* Problem to solve: Copy every line of the material below word for word, without changing, adding, or omitting anything.

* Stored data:
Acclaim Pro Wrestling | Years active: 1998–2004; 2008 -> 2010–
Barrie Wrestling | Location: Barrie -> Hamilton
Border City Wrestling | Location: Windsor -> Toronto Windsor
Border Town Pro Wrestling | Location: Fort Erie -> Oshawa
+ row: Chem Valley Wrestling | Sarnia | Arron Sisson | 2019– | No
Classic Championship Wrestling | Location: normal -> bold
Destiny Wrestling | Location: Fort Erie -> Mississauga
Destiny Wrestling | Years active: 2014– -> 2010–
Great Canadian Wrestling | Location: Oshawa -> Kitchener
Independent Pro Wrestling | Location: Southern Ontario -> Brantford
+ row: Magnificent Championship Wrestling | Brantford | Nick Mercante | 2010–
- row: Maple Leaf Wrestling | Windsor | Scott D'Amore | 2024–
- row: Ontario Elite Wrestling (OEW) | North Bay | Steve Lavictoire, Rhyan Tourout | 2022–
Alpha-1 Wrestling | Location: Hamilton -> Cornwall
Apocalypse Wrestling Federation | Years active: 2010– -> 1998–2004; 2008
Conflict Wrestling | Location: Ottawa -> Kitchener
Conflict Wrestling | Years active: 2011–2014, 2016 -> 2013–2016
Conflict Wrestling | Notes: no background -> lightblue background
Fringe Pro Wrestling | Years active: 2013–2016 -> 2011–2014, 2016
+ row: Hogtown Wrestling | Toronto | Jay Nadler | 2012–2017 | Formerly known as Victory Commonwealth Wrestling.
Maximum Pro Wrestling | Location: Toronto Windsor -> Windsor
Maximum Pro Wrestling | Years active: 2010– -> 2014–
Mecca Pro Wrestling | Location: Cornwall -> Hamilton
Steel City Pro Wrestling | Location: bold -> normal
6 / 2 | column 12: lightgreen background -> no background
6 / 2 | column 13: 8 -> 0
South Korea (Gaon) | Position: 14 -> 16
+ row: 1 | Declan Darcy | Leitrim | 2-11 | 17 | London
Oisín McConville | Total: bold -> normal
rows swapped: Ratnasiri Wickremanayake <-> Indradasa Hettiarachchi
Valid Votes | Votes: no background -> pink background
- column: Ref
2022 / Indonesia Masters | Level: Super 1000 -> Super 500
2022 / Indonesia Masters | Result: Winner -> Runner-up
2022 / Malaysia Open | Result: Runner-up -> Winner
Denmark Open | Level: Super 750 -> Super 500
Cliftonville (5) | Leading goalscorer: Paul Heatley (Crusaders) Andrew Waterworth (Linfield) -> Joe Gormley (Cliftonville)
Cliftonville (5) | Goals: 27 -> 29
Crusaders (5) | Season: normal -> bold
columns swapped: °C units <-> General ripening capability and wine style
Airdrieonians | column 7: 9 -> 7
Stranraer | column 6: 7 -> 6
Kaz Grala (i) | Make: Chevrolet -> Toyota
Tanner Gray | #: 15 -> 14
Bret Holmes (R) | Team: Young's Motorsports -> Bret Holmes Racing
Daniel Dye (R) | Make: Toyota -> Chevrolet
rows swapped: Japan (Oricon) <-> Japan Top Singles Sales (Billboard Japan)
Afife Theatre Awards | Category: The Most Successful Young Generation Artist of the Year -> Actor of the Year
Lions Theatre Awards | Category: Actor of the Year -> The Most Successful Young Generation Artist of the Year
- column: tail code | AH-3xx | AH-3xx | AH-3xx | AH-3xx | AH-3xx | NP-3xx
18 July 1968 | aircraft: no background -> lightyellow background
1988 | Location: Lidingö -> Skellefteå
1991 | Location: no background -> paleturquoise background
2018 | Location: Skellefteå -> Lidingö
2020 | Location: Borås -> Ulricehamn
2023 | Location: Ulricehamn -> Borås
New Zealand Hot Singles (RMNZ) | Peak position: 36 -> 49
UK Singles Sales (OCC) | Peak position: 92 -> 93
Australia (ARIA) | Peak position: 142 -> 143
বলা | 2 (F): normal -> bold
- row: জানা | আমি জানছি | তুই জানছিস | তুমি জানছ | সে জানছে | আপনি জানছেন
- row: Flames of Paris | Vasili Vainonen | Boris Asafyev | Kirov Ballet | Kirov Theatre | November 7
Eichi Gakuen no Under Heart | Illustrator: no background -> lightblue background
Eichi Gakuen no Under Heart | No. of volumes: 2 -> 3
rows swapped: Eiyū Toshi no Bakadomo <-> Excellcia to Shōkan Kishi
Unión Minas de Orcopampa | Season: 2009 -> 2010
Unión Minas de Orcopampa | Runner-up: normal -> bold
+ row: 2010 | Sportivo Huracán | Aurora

* Exercise answer:
Acclaim Pro Wrestling | Years active: 1998–2004; 2008 -> 2010–
Barrie Wrestling | Location: Barrie -> Hamilton
Border City Wrestling | Location: Windsor -> Toronto Windsor
Border Town Pro Wrestling | Location: Fort Erie -> Oshawa
+ row: Chem Valley Wrestling | Sarnia | Arron Sisson | 2019– | No
Classic Championship Wrestling | Location: normal -> bold
Destiny Wrestling | Location: Fort Erie -> Mississauga
Destiny Wrestling | Years active: 2014– -> 2010–
Great Canadian Wrestling | Location: Oshawa -> Kitchener
Independent Pro Wrestling | Location: Southern Ontario -> Brantford
+ row: Magnificent Championship Wrestling | Brantford | Nick Mercante | 2010–
- row: Maple Leaf Wrestling | Windsor | Scott D'Amore | 2024–
- row: Ontario Elite Wrestling (OEW) | North Bay | Steve Lavictoire, Rhyan Tourout | 2022–
Alpha-1 Wrestling | Location: Hamilton -> Cornwall
Apocalypse Wrestling Federation | Years active: 2010– -> 1998–2004; 2008
Conflict Wrestling | Location: Ottawa -> Kitchener
Conflict Wrestling | Years active: 2011–2014, 2016 -> 2013–2016
Conflict Wrestling | Notes: no background -> lightblue background
Fringe Pro Wrestling | Years active: 2013–2016 -> 2011–2014, 2016
+ row: Hogtown Wrestling | Toronto | Jay Nadler | 2012–2017 | Formerly known as Victory Commonwealth Wrestling.
Maximum Pro Wrestling | Location: Toronto Windsor -> Windsor
Maximum Pro Wrestling | Years active: 2010– -> 2014–
Mecca Pro Wrestling | Location: Cornwall -> Hamilton
Steel City Pro Wrestling | Location: bold -> normal
6 / 2 | column 12: lightgreen background -> no background
6 / 2 | column 13: 8 -> 0
South Korea (Gaon) | Position: 14 -> 16
+ row: 1 | Declan Darcy | Leitrim | 2-11 | 17 | London
Oisín McConville | Total: bold -> normal
rows swapped: Ratnasiri Wickremanayake <-> Indradasa Hettiarachchi
Valid Votes | Votes: no background -> pink background
- column: Ref
2022 / Indonesia Masters | Level: Super 1000 -> Super 500
2022 / Indonesia Masters | Result: Winner -> Runner-up
2022 / Malaysia Open | Result: Runner-up -> Winner
Denmark Open | Level: Super 750 -> Super 500
Cliftonville (5) | Leading goalscorer: Paul Heatley (Crusaders) Andrew Waterworth (Linfield) -> Joe Gormley (Cliftonville)
Cliftonville (5) | Goals: 27 -> 29
Crusaders (5) | Season: normal -> bold
columns swapped: °C units <-> General ripening capability and wine style
Airdrieonians | column 7: 9 -> 7
Stranraer | column 6: 7 -> 6
Kaz Grala (i) | Make: Chevrolet -> Toyota
Tanner Gray | #: 15 -> 14
Bret Holmes (R) | Team: Young's Motorsports -> Bret Holmes Racing
Daniel Dye (R) | Make: Toyota -> Chevrolet
rows swapped: Japan (Oricon) <-> Japan Top Singles Sales (Billboard Japan)
Afife Theatre Awards | Category: The Most Successful Young Generation Artist of the Year -> Actor of the Year
Lions Theatre Awards | Category: Actor of the Year -> The Most Successful Young Generation Artist of the Year
- column: tail code | AH-3xx | AH-3xx | AH-3xx | AH-3xx | AH-3xx | NP-3xx
18 July 1968 | aircraft: no background -> lightyellow background
1988 | Location: Lidingö -> Skellefteå
1991 | Location: no background -> paleturquoise background
2018 | Location: Skellefteå -> Lidingö
2020 | Location: Borås -> Ulricehamn
2023 | Location: Ulricehamn -> Borås
New Zealand Hot Singles (RMNZ) | Peak position: 36 -> 49
UK Singles Sales (OCC) | Peak position: 92 -> 93
Australia (ARIA) | Peak position: 142 -> 143
বলা | 2 (F): normal -> bold
- row: জানা | আমি জানছি | তুই জানছিস | তুমি জানছ | সে জানছে | আপনি জানছেন
- row: Flames of Paris | Vasili Vainonen | Boris Asafyev | Kirov Ballet | Kirov Theatre | November 7
Eichi Gakuen no Under Heart | Illustrator: no background -> lightblue background
Eichi Gakuen no Under Heart | No. of volumes: 2 -> 3
rows swapped: Eiyū Toshi no Bakadomo <-> Excellcia to Shōkan Kishi
Unión Minas de Orcopampa | Season: 2009 -> 2010
Unión Minas de Orcopampa | Runner-up: normal -> bold
+ row: 2010 | Sportivo Huracán | Aurora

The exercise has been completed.